Bio‐Hermes: A study to assess the relationship of blood and digital biomarkers with Aβ PET scans in older persons with normal cognition, MCI or mild AD
Douglas W. Beauregard, Richard Mohs, John Dwyer, Sarah Hollingshead, Katy Smith, Jason Bork, Diana R. Kerwin- Psychiatry and Mental health
- Cellular and Molecular Neuroscience
- Geriatrics and Gerontology
- Neurology (clinical)
- Developmental Neuroscience
- Health Policy
- Epidemiology
Abstract
Background
Recently developed blood and digital biomarkers may enable the identification of persons with amyloid deposits in the brain. While these biomarkers are promising, most haven’t been evaluated in populations like those screened for clinical treatment trials or in populations with racial and ethnic diversity similar to the US population. The Global Alzheimer’s Platform Foundation® (GAP) completed its biomarker study (Bio‐Hermes) comparing results of blood and digital biomarker tests with brain amyloid PET scans and traditional cognitive tests. The trial enrolled 1,002 participants in three cohorts: Cognitively Normal (CN), Mild Cognitive Impairment (MCI), and Mild AD.
Method
Within 18 months, 17 sites enrolled 1,002 participants (60‐85 y/o) in clinically defined cohorts of: CN (N = 417), MCI (N = 312), and Mild AD (N = 273). Traditional and digital cognitive testing, amyloid PET imaging, biospecimen collection, and speech analytics were performed. A subset of participants received a retinal exam. Blood biomarkers included, Aß 42/40, p‐Tau181/217/231, NfL, GFAP, full genome sequencing, including APOE status, and proteomics. Digital biomarkers included memory recall, executive functions, and drawing‐based and speech elicitation tasks. Blood biomarkers’ relationship to amyloid PET was measured using Spearman’s rank correlation. A ROC curve analysis will assess the sensitivity and specificity of each biomarker and combination of biomarkers compared with amyloid positivity from PET.
Result
Statistical models to be competed in April 2023 for presentation.
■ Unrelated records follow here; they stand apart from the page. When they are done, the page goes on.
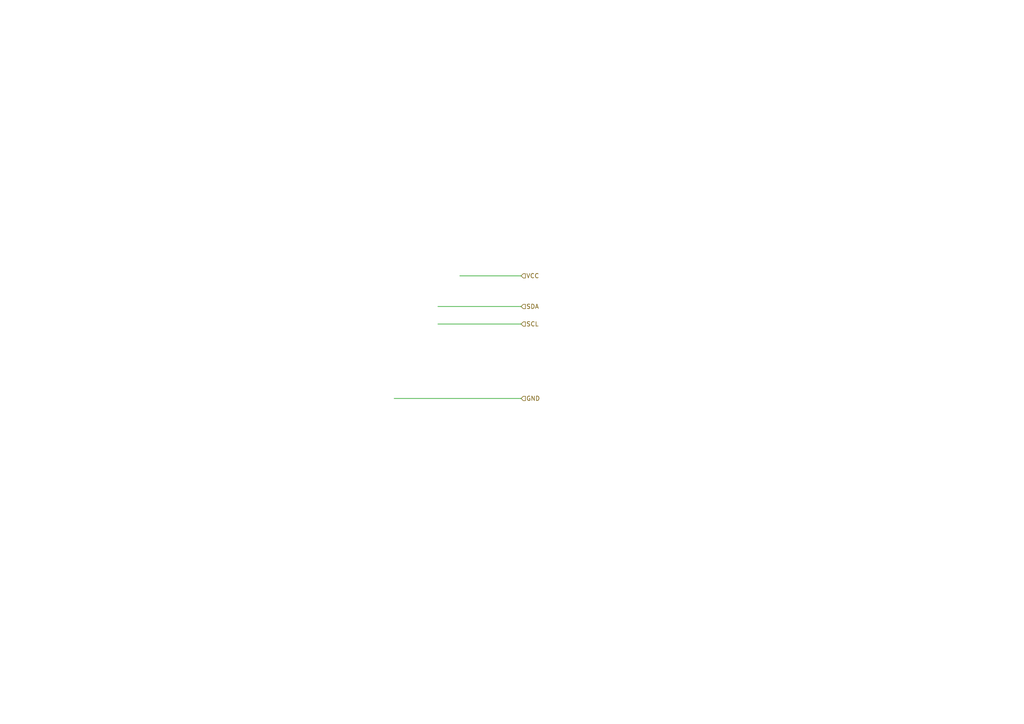
<source format=kicad_sch>
(kicad_sch
	(version 20231120)
	(generator "eeschema")
	(generator_version "8.0")
	(uuid "2d21b2d4-ad6b-4a8b-ba4f-051f68a47ee9")
	(paper "A4")
	(title_block
		(title "SLA-BOX")
		(date "2024-11-27")
		(rev "B")
		(company "avatarsd LLC")
		(comment 3 "day 1008")
		(comment 4 "by S.D.")
	)
	(lib_symbols)
	(wire
		(pts
			(xy 151.13 80.01) (xy 133.35 80.01)
		)
		(stroke
			(width 0)
			(type default)
		)
		(uuid "18ac67c1-53bc-4034-a9b6-b314c86c0dfb")
	)
	(wire
		(pts
			(xy 127 93.98) (xy 151.13 93.98)
		)
		(stroke
			(width 0)
			(type default)
		)
		(uuid "1aef44f9-ef09-449e-882a-4d187ceb3f35")
	)
	(wire
		(pts
			(xy 127 88.9) (xy 151.13 88.9)
		)
		(stroke
			(width 0)
			(type default)
		)
		(uuid "d8bdd9bd-cfdc-4cd4-a3e6-f4b1450e2240")
	)
	(wire
		(pts
			(xy 151.13 115.57) (xy 114.3 115.57)
		)
		(stroke
			(width 0)
			(type default)
		)
		(uuid "e0d07b94-e3d8-4e63-8dab-0998e1d04bd2")
	)
	(hierarchical_label "SDA"
		(shape input)
		(at 151.13 88.9 0)
		(fields_autoplaced yes)
		(effects
			(font
				(size 1.27 1.27)
			)
			(justify left)
		)
		(uuid "119a2ec0-91f8-48c3-86df-ac30eb8746b4")
	)
	(hierarchical_label "SCL"
		(shape input)
		(at 151.13 93.98 0)
		(fields_autoplaced yes)
		(effects
			(font
				(size 1.27 1.27)
			)
			(justify left)
		)
		(uuid "d68c83ad-2e67-41c3-83c2-bb5b261a22e1")
	)
	(hierarchical_label "VCC"
		(shape input)
		(at 151.13 80.01 0)
		(fields_autoplaced yes)
		(effects
			(font
				(size 1.27 1.27)
			)
			(justify left)
		)
		(uuid "e3545f06-f5ce-41dc-b4aa-27032f44dcce")
	)
	(hierarchical_label "GND"
		(shape input)
		(at 151.13 115.57 0)
		(fields_autoplaced yes)
		(effects
			(font
				(size 1.27 1.27)
			)
			(justify left)
		)
		(uuid "e605d013-3f66-46d8-b6a8-1ee7ba5eefae")
	)
)

</source>
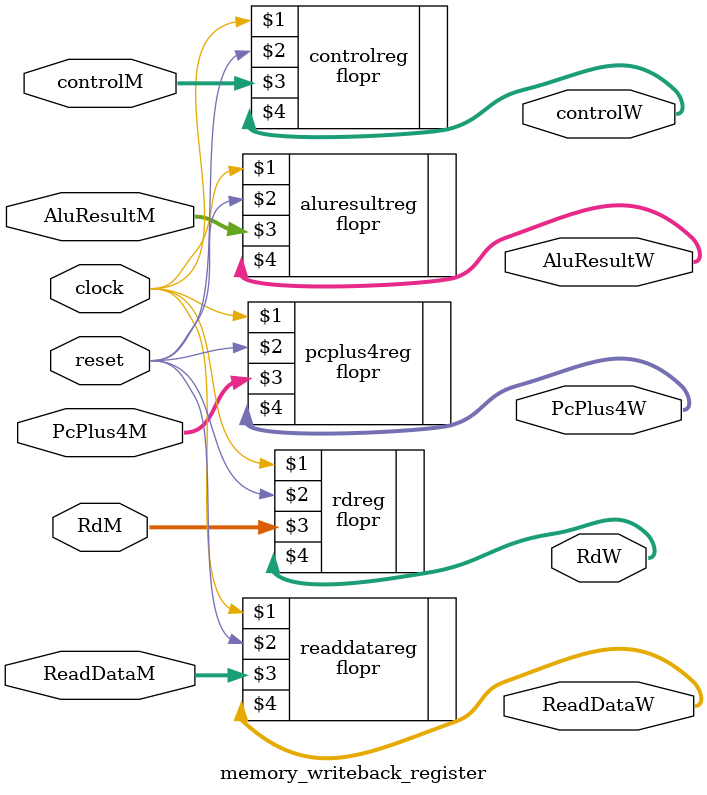
<source format=sv>
module memory_writeback_register (input logic clock, reset,
                                   input logic [2:0] controlM,
                                   input logic [31:0] AluResultM, ReadDataM,
                                   input logic [31:0] PcPlus4M,
                                   input logic [4:0]  RdM,
                                   output logic [2:0] controlW,
                                   output logic [31:0] AluResultW, ReadDataW,
                                   output logic [31:0] PcPlus4W,
                                   output logic [4:0]  RdW);

  flopr #(3) controlreg(clock, reset, controlM, controlW);
  flopr #(32) aluresultreg(clock, reset, AluResultM, AluResultW);
  flopr #(32) readdatareg(clock, reset, ReadDataM, ReadDataW);
  flopr #(32) pcplus4reg(clock, reset, PcPlus4M, PcPlus4W);
  flopr #(5) rdreg(clock, reset, RdM, RdW);
endmodule
</source>
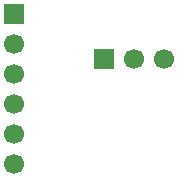
<source format=gbr>
%TF.GenerationSoftware,KiCad,Pcbnew,9.0.6-9.0.6~ubuntu24.04.1*%
%TF.CreationDate,2026-01-18T16:07:11-03:00*%
%TF.ProjectId,cotti_temp_humid_sensor,636f7474-695f-4746-956d-705f68756d69,0.0*%
%TF.SameCoordinates,Original*%
%TF.FileFunction,Soldermask,Bot*%
%TF.FilePolarity,Negative*%
%FSLAX46Y46*%
G04 Gerber Fmt 4.6, Leading zero omitted, Abs format (unit mm)*
G04 Created by KiCad (PCBNEW 9.0.6-9.0.6~ubuntu24.04.1) date 2026-01-18 16:07:11*
%MOMM*%
%LPD*%
G01*
G04 APERTURE LIST*
%ADD10C,1.700000*%
%ADD11R,1.700000X1.700000*%
G04 APERTURE END LIST*
D10*
%TO.C,JP1*%
X143510000Y-91440000D03*
X140970000Y-91440000D03*
D11*
X138430000Y-91440000D03*
%TD*%
%TO.C,J1*%
X130810000Y-87630000D03*
D10*
X130810000Y-90170000D03*
X130810000Y-92710000D03*
X130810000Y-95250000D03*
X130810000Y-97790000D03*
X130810000Y-100330000D03*
%TD*%
M02*

</source>
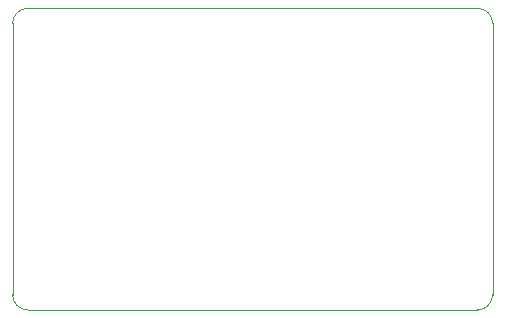
<source format=gm1>
G04 #@! TF.GenerationSoftware,KiCad,Pcbnew,7.0.8*
G04 #@! TF.CreationDate,2023-10-02T15:07:28-07:00*
G04 #@! TF.ProjectId,PCM510xA_I2S_DAC,50434d35-3130-4784-915f-4932535f4441,0.0.2*
G04 #@! TF.SameCoordinates,Original*
G04 #@! TF.FileFunction,Profile,NP*
%FSLAX46Y46*%
G04 Gerber Fmt 4.6, Leading zero omitted, Abs format (unit mm)*
G04 Created by KiCad (PCBNEW 7.0.8) date 2023-10-02 15:07:28*
%MOMM*%
%LPD*%
G01*
G04 APERTURE LIST*
G04 #@! TA.AperFunction,Profile*
%ADD10C,0.100000*%
G04 #@! TD*
G04 APERTURE END LIST*
D10*
X157480000Y-115325129D02*
X157480000Y-92338129D01*
X116840002Y-115325129D02*
G75*
G03*
X118110169Y-116595298I1270198J29D01*
G01*
X116840000Y-92338129D02*
X116840000Y-115325129D01*
X156209831Y-116595300D02*
G75*
G03*
X157480000Y-115325129I69J1270100D01*
G01*
X157480040Y-92338129D02*
G75*
G03*
X156209831Y-91067960I-1270240J-71D01*
G01*
X156209831Y-91067960D02*
X118110000Y-91067960D01*
X156209831Y-116595298D02*
X118110000Y-116595298D01*
X118110169Y-91067900D02*
G75*
G03*
X116840000Y-92338129I131J-1270300D01*
G01*
M02*

</source>
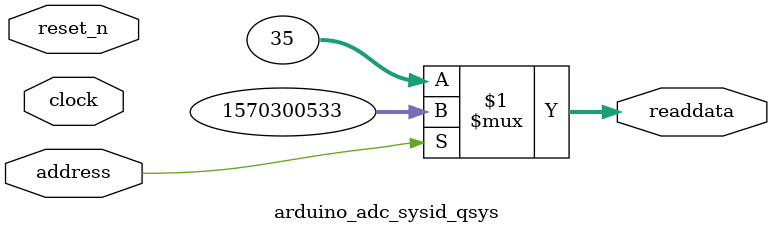
<source format=v>



// synthesis translate_off
`timescale 1ns / 1ps
// synthesis translate_on

// turn off superfluous verilog processor warnings 
// altera message_level Level1 
// altera message_off 10034 10035 10036 10037 10230 10240 10030 

module arduino_adc_sysid_qsys (
               // inputs:
                address,
                clock,
                reset_n,

               // outputs:
                readdata
             )
;

  output  [ 31: 0] readdata;
  input            address;
  input            clock;
  input            reset_n;

  wire    [ 31: 0] readdata;
  //control_slave, which is an e_avalon_slave
  assign readdata = address ? 1570300533 : 35;

endmodule



</source>
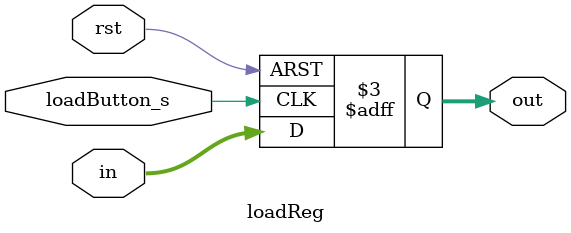
<source format=v>
module loadReg(rst, loadButton_s, in, out);
	input rst, loadButton_s;
	input[3:0] in;
	output reg[3:0] out;

	always @ (posedge loadButton_s, negedge rst)	begin
		if(~rst)	begin
			out = 4'd0;
		end
		else	begin
			out = in;
		end
	end
endmodule

</source>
24% of participants were from underrepresented populations (URP) either African American, Hispanic or other. The CN cohort was 61% female, with 21% amyloid PET Positive; the MCI cohort was 54% female with 34% amyloid PET Positive; the Mild AD cohort was 51% female with 62% amyloid PET Positive. Penalized multiple regression will be used to predict amyloid level (continuous) and amyloid positivity status. Candidate predictors include cohorts, blood‐based biomarkers, cognitive assessments (rating scales and digital), retinal measurements, and speech recognition digital biomarkers.
Conclusion
Bio‐Hermes generated a unique, well‐characterized, diverse sample set that determined the utility of several promising biomarkers. Validation of these biomarkers will expedite AD clinical trial enrollment by quickly identifying appropriate participants while reducing the variability and burden of screen failures from high‐cost brain scan procedures.